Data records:
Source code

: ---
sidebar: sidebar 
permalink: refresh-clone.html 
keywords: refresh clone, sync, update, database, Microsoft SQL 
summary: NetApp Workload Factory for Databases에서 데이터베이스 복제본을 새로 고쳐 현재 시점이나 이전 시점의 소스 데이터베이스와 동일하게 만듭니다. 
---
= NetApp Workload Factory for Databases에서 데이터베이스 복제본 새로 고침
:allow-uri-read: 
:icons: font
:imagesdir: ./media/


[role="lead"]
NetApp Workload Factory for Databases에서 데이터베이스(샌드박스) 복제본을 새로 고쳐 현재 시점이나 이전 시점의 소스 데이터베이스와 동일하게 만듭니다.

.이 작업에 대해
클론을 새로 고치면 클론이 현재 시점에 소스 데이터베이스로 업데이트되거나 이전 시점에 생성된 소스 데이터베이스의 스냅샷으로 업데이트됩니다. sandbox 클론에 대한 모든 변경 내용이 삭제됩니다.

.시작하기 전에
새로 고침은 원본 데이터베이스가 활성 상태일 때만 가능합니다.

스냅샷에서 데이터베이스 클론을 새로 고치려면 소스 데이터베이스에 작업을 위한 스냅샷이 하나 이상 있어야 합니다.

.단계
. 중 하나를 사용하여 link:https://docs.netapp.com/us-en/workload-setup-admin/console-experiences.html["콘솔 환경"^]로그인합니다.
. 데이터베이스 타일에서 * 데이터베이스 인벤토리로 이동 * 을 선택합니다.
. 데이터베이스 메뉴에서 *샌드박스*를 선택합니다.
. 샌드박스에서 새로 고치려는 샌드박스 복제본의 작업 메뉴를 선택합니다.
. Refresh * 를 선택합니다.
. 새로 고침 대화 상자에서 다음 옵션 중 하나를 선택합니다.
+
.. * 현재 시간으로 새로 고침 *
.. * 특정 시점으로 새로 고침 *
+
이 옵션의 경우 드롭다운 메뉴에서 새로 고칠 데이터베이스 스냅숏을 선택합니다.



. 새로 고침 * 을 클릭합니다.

---

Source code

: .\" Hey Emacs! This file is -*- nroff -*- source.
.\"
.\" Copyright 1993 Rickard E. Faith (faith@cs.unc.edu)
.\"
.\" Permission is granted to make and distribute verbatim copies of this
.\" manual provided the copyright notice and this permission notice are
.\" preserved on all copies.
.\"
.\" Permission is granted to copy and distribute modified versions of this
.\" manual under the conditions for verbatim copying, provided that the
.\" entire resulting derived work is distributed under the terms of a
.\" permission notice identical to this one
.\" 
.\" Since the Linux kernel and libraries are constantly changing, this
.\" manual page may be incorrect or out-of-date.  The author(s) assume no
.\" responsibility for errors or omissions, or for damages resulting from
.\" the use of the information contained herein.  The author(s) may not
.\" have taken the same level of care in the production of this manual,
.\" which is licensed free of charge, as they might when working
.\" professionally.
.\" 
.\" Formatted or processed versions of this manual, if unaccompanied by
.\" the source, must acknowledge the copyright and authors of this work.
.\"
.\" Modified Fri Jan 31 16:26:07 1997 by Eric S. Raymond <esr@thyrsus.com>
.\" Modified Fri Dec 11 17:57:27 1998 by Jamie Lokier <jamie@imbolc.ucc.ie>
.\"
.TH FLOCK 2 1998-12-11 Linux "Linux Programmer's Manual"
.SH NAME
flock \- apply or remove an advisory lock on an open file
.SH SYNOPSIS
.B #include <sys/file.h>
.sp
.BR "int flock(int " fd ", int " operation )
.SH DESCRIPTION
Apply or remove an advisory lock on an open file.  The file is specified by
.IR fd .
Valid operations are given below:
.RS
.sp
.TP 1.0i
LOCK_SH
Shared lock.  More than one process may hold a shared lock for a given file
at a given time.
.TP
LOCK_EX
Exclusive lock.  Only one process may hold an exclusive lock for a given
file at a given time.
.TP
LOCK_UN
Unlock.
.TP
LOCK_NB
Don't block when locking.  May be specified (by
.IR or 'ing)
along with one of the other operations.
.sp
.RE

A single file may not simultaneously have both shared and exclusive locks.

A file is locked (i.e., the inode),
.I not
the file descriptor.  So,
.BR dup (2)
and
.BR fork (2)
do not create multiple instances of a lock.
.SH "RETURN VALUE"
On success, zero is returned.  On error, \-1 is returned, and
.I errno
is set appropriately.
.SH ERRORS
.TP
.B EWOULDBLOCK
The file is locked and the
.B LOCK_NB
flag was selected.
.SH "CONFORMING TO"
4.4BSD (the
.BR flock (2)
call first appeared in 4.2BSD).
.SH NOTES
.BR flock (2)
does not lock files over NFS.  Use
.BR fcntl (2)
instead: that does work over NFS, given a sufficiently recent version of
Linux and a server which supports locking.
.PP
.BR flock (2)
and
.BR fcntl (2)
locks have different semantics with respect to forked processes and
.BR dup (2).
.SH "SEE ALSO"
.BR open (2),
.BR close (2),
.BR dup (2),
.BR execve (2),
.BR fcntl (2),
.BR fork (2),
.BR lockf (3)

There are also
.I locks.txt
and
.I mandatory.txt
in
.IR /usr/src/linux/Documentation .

● **TASK DETAILS**:
Copy every line from the records that holds the string "html".

● **OUTPUT BELOW**:
permalink: refresh-clone.html 
. 중 하나를 사용하여 link:https://docs.netapp.com/us-en/workload-setup-admin/console-experiences.html["콘솔 환경"^]로그인합니다.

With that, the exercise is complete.